- _Exercise directions_
Produce an exact copy of the listing.

[Start of section]

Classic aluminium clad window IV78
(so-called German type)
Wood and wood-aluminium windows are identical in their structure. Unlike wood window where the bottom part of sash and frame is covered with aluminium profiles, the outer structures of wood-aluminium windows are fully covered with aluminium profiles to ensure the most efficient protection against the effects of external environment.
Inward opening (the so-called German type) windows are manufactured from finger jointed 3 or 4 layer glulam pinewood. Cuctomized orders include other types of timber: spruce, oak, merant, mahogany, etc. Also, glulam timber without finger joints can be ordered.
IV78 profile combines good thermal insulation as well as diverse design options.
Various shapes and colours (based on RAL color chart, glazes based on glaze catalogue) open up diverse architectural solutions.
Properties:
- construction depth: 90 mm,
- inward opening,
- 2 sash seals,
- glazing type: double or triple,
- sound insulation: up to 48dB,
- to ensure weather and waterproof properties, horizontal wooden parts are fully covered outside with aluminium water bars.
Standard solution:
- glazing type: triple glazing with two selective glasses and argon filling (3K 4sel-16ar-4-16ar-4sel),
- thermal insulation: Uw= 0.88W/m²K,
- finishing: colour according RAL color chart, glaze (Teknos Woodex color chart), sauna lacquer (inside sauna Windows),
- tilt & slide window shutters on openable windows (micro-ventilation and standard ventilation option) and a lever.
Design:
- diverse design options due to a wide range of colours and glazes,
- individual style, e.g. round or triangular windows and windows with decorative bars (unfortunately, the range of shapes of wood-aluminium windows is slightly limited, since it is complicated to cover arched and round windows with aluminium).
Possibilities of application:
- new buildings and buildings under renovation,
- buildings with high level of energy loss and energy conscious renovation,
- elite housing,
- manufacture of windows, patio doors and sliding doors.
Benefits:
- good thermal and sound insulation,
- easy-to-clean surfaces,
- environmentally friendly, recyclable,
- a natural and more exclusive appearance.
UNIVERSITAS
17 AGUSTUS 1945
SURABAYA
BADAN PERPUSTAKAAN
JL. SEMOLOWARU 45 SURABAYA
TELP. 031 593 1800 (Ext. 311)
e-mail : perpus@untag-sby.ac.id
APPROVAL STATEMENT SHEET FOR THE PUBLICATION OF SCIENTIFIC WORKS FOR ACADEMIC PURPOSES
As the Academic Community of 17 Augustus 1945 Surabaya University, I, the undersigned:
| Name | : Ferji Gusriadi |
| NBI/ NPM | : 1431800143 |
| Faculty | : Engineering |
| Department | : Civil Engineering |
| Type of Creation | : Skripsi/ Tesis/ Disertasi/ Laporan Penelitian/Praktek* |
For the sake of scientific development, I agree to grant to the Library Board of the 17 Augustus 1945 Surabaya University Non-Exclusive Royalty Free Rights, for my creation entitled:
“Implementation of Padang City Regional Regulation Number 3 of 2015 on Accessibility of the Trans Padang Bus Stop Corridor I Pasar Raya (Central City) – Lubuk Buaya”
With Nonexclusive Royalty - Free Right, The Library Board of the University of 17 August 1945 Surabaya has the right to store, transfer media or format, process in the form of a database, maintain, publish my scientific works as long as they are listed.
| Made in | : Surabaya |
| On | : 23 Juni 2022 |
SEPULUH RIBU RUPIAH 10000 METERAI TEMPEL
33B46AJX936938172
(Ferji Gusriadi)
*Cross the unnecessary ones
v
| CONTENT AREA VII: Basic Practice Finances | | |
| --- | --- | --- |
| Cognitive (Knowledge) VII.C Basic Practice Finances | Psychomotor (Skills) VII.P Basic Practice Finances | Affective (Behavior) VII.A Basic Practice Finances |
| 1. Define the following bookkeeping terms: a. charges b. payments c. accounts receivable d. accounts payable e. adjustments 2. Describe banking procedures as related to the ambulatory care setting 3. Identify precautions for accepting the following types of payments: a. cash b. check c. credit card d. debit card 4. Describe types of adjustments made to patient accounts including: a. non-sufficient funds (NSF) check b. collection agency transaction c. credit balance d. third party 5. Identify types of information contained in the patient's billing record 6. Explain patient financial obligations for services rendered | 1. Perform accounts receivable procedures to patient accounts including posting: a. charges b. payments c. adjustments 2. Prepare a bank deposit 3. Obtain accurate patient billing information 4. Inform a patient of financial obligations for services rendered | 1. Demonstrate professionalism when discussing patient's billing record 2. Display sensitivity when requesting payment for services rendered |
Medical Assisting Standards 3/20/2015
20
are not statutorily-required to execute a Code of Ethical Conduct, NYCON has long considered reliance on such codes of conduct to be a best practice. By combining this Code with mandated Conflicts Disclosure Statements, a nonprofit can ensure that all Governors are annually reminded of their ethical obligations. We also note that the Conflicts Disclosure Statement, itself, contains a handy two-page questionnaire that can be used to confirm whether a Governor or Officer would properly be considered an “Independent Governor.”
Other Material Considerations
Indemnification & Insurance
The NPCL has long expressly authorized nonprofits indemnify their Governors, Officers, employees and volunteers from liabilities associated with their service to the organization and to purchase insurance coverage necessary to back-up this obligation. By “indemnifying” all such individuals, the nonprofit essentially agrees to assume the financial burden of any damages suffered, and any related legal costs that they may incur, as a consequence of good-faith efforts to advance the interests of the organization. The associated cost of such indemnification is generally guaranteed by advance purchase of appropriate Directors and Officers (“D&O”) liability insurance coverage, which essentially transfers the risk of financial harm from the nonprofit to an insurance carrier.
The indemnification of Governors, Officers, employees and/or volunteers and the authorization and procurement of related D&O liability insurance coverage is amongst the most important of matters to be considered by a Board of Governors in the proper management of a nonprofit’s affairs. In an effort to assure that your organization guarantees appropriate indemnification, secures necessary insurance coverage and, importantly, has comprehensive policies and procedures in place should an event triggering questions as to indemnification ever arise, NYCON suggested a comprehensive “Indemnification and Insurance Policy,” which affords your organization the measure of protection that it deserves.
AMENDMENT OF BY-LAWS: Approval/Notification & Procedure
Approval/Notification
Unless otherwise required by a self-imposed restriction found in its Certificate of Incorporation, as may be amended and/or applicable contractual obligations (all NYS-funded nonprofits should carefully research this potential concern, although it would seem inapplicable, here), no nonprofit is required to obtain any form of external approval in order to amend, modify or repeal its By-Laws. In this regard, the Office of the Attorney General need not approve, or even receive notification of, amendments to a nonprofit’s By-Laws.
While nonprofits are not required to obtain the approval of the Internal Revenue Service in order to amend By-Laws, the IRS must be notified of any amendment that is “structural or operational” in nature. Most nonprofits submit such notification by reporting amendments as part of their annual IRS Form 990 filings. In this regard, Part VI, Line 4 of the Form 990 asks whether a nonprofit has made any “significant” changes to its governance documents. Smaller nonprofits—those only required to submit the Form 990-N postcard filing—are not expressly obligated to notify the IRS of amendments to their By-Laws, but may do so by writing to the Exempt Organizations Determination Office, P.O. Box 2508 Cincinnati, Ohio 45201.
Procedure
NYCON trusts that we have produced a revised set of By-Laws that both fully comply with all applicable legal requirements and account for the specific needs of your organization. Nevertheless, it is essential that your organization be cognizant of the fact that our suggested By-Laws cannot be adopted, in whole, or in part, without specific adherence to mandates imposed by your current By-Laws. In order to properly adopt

[End of section]

- _Answer space_
Classic aluminium clad window IV78
(so-called German type)
Wood and wood-aluminium windows are identical in their structure. Unlike wood window where the bottom part of sash and frame is covered with aluminium profiles, the outer structures of wood-aluminium windows are fully covered with aluminium profiles to ensure the most efficient protection against the effects of external environment.
Inward opening (the so-called German type) windows are manufactured from finger jointed 3 or 4 layer glulam pinewood. Cuctomized orders include other types of timber: spruce, oak, merant, mahogany, etc. Also, glulam timber without finger joints can be ordered.
IV78 profile combines good thermal insulation as well as diverse design options.
Various shapes and colours (based on RAL color chart, glazes based on glaze catalogue) open up diverse architectural solutions.
Properties:
- construction depth: 90 mm,
- inward opening,
- 2 sash seals,
- glazing type: double or triple,
- sound insulation: up to 48dB,
- to ensure weather and waterproof properties, horizontal wooden parts are fully covered outside with aluminium water bars.
Standard solution:
- glazing type: triple glazing with two selective glasses and argon filling (3K 4sel-16ar-4-16ar-4sel),
- thermal insulation: Uw= 0.88W/m²K,
- finishing: colour according RAL color chart, glaze (Teknos Woodex color chart), sauna lacquer (inside sauna Windows),
- tilt & slide window shutters on openable windows (micro-ventilation and standard ventilation option) and a lever.
Design:
- diverse design options due to a wide range of colours and glazes,
- individual style, e.g. round or triangular windows and windows with decorative bars (unfortunately, the range of shapes of wood-aluminium windows is slightly limited, since it is complicated to cover arched and round windows with aluminium).
Possibilities of application:
- new buildings and buildings under renovation,
- buildings with high level of energy loss and energy conscious renovation,
- elite housing,
- manufacture of windows, patio doors and sliding doors.
Benefits:
- good thermal and sound insulation,
- easy-to-clean surfaces,
- environmentally friendly, recyclable,
- a natural and more exclusive appearance.
UNIVERSITAS
17 AGUSTUS 1945
SURABAYA
BADAN PERPUSTAKAAN
JL. SEMOLOWARU 45 SURABAYA
TELP. 031 593 1800 (Ext. 311)
e-mail : perpus@untag-sby.ac.id
APPROVAL STATEMENT SHEET FOR THE PUBLICATION OF SCIENTIFIC WORKS FOR ACADEMIC PURPOSES
As the Academic Community of 17 Augustus 1945 Surabaya University, I, the undersigned:
| Name | : Ferji Gusriadi |
| NBI/ NPM | : 1431800143 |
| Faculty | : Engineering |
| Department | : Civil Engineering |
| Type of Creation | : Skripsi/ Tesis/ Disertasi/ Laporan Penelitian/Praktek* |
For the sake of scientific development, I agree to grant to the Library Board of the 17 Augustus 1945 Surabaya University Non-Exclusive Royalty Free Rights, for my creation entitled:
“Implementation of Padang City Regional Regulation Number 3 of 2015 on Accessibility of the Trans Padang Bus Stop Corridor I Pasar Raya (Central City) – Lubuk Buaya”
With Nonexclusive Royalty - Free Right, The Library Board of the University of 17 August 1945 Surabaya has the right to store, transfer media or format, process in the form of a database, maintain, publish my scientific works as long as they are listed.
| Made in | : Surabaya |
| On | : 23 Juni 2022 |
SEPULUH RIBU RUPIAH 10000 METERAI TEMPEL
33B46AJX936938172
(Ferji Gusriadi)
*Cross the unnecessary ones
v
| CONTENT AREA VII: Basic Practice Finances | | |
| --- | --- | --- |
| Cognitive (Knowledge) VII.C Basic Practice Finances | Psychomotor (Skills) VII.P Basic Practice Finances | Affective (Behavior) VII.A Basic Practice Finances |
| 1. Define the following bookkeeping terms: a. charges b. payments c. accounts receivable d. accounts payable e. adjustments 2. Describe banking procedures as related to the ambulatory care setting 3. Identify precautions for accepting the following types of payments: a. cash b. check c. credit card d. debit card 4. Describe types of adjustments made to patient accounts including: a. non-sufficient funds (NSF) check b. collection agency transaction c. credit balance d. third party 5. Identify types of information contained in the patient's billing record 6. Explain patient financial obligations for services rendered | 1. Perform accounts receivable procedures to patient accounts including posting: a. charges b. payments c. adjustments 2. Prepare a bank deposit 3. Obtain accurate patient billing information 4. Inform a patient of financial obligations for services rendered | 1. Demonstrate professionalism when discussing patient's billing record 2. Display sensitivity when requesting payment for services rendered |
Medical Assisting Standards 3/20/2015
20
are not statutorily-required to execute a Code of Ethical Conduct, NYCON has long considered reliance on such codes of conduct to be a best practice. By combining this Code with mandated Conflicts Disclosure Statements, a nonprofit can ensure that all Governors are annually reminded of their ethical obligations. We also note that the Conflicts Disclosure Statement, itself, contains a handy two-page questionnaire that can be used to confirm whether a Governor or Officer would properly be considered an “Independent Governor.”
Other Material Considerations
Indemnification & Insurance
The NPCL has long expressly authorized nonprofits indemnify their Governors, Officers, employees and volunteers from liabilities associated with their service to the organization and to purchase insurance coverage necessary to back-up this obligation. By “indemnifying” all such individuals, the nonprofit essentially agrees to assume the financial burden of any damages suffered, and any related legal costs that they may incur, as a consequence of good-faith efforts to advance the interests of the organization. The associated cost of such indemnification is generally guaranteed by advance purchase of appropriate Directors and Officers (“D&O”) liability insurance coverage, which essentially transfers the risk of financial harm from the nonprofit to an insurance carrier.
The indemnification of Governors, Officers, employees and/or volunteers and the authorization and procurement of related D&O liability insurance coverage is amongst the most important of matters to be considered by a Board of Governors in the proper management of a nonprofit’s affairs. In an effort to assure that your organization guarantees appropriate indemnification, secures necessary insurance coverage and, importantly, has comprehensive policies and procedures in place should an event triggering questions as to indemnification ever arise, NYCON suggested a comprehensive “Indemnification and Insurance Policy,” which affords your organization the measure of protection that it deserves.
AMENDMENT OF BY-LAWS: Approval/Notification & Procedure
Approval/Notification
Unless otherwise required by a self-imposed restriction found in its Certificate of Incorporation, as may be amended and/or applicable contractual obligations (all NYS-funded nonprofits should carefully research this potential concern, although it would seem inapplicable, here), no nonprofit is required to obtain any form of external approval in order to amend, modify or repeal its By-Laws. In this regard, the Office of the Attorney General need not approve, or even receive notification of, amendments to a nonprofit’s By-Laws.
While nonprofits are not required to obtain the approval of the Internal Revenue Service in order to amend By-Laws, the IRS must be notified of any amendment that is “structural or operational” in nature. Most nonprofits submit such notification by reporting amendments as part of their annual IRS Form 990 filings. In this regard, Part VI, Line 4 of the Form 990 asks whether a nonprofit has made any “significant” changes to its governance documents. Smaller nonprofits—those only required to submit the Form 990-N postcard filing—are not expressly obligated to notify the IRS of amendments to their By-Laws, but may do so by writing to the Exempt Organizations Determination Office, P.O. Box 2508 Cincinnati, Ohio 45201.
Procedure
NYCON trusts that we have produced a revised set of By-Laws that both fully comply with all applicable legal requirements and account for the specific needs of your organization. Nevertheless, it is essential that your organization be cognizant of the fact that our suggested By-Laws cannot be adopted, in whole, or in part, without specific adherence to mandates imposed by your current By-Laws. In order to properly adopt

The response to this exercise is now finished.